According to a recent ruling by the Court of Justice of the EU, the exception for trademarks laid down in Article 28(2) of the Claims Regulation also applies to product marketed as a medicinal product before 2005 and subsequently marketed as a foodstuff, provided that they had the same physical characteristics and bore the same trade mark or brand name.

Pursuant to Article 28(2), products bearing trademarks or brand names existing before 1 January 2005 which do not comply with that regulation may continue to be marketed until 19 January 2022, after which time the provisions of the Claims Regulation will apply.

German firm Nelsons was selling ‘Bach Flowers’ remedies as medicinal products using the trademark RESCUE, which was then registered for medicinal products. In 2007, Nelsons also registered RESCUE as a trademark for foodstuffs. A ruling by the Higher Regional Court in Hamburg, had held that ‘Bach flower’ remedies were not medicinal products, but foodstuffs. Following that judgment, Nelsons, began marketing the remedies at issue not as medicinal products, but as foodstuffs, without making any changes to them.

‘RESCUE DROPS’ and ‘RESCUE NIGHT SPRAY’ suggested to the consumers that the use of the Nelson remedies was recommended so they can be ‘rescued’ when facing certain health problems. As such, they were considered reference to general, non-specific benefits for overall good health and health-related well-being, within the meaning of Article 10(3) of the Clams Regulation.

The question was whether the exception in Article 28(2) was applicable in the situation at hand, where the trademark was used in products marketed as medicinal products that were only marketed as foodstuffs after 2005.

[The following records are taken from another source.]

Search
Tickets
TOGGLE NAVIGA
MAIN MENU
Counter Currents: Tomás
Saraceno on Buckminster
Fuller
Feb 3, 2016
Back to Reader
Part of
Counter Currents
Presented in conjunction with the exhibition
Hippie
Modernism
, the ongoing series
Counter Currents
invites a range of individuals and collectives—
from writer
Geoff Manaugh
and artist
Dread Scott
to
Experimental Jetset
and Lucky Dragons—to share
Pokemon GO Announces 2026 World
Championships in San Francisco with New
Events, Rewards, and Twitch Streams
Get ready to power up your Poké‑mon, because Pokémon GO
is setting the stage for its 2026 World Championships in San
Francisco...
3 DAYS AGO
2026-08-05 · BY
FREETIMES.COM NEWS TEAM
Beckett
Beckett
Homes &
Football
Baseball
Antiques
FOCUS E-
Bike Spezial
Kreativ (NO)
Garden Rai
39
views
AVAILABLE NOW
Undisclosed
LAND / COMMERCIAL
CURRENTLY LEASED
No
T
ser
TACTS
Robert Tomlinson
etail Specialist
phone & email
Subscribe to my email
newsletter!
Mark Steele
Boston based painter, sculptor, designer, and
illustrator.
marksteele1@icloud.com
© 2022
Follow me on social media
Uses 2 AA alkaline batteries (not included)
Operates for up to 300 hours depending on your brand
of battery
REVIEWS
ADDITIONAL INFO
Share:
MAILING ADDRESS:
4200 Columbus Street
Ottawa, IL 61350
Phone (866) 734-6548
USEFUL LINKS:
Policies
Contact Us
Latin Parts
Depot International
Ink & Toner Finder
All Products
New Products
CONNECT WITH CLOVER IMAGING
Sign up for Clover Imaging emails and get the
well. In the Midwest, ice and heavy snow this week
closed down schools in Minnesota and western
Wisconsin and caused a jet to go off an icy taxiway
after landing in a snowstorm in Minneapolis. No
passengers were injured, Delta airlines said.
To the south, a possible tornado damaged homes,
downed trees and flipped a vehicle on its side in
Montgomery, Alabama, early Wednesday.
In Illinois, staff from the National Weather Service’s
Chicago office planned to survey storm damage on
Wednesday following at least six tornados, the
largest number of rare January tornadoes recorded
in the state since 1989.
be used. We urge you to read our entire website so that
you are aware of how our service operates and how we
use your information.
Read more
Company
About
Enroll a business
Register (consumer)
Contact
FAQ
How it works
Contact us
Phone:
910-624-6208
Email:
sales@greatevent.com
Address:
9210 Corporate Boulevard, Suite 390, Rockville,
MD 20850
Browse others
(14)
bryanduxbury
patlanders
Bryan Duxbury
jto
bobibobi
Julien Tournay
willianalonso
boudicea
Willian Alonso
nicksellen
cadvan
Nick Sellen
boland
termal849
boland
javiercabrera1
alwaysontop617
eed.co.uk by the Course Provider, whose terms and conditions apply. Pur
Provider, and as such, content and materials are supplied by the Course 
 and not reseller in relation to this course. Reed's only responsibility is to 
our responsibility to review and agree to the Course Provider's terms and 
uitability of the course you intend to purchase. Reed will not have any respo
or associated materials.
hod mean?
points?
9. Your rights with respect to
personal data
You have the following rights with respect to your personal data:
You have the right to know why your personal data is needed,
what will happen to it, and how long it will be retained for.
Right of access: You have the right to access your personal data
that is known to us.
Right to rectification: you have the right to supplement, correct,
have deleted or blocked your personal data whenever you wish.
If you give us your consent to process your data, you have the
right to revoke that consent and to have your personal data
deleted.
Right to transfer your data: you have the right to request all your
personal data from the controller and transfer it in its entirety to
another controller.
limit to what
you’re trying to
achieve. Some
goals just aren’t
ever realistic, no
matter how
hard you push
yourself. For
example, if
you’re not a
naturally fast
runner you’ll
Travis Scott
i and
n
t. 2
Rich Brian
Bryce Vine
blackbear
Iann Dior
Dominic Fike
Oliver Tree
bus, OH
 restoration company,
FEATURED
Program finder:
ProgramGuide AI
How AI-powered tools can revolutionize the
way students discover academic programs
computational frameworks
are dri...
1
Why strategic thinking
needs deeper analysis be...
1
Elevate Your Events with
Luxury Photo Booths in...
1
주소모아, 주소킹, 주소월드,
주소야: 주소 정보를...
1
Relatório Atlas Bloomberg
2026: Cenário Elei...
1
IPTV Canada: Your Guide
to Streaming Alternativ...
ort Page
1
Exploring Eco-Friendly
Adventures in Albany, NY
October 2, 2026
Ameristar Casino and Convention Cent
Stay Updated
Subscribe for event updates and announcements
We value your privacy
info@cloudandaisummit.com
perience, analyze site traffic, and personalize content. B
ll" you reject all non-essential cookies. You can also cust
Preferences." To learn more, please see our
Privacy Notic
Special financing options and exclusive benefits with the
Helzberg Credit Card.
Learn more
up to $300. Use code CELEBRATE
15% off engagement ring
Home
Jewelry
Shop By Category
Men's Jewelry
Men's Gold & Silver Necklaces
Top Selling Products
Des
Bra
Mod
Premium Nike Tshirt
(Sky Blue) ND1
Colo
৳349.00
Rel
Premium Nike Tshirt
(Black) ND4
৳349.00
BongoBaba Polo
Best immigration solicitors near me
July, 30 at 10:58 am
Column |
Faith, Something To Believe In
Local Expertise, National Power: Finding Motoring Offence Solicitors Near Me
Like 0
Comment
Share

The Court ruled first that the term “products” in that provision refers to foodstuffs, since according to Article 2 of Regulation No 178/2002, to which Article 2(1)(a) of the Claims Regulation refers for the definition of ‘food’, that definition does not cover ‘medicinal products’.

Then, the Court went on to say that the products were “objectively” foodstuffs “both during the relevant period with regard to Article 28(2) of that regulation, that is before 1 January 2005, and now”. For that reason, they were classified as ‘products’ within the meaning of Article 28(2) of the Claims Regulation and the exception applied.

Judgment of the Court (Third Chamber) of 23 November 2016 In Case C‑177/15, Nelsons GmbH v Ayonnax Nutripharm GmbH, Bachblütentreff Ltd.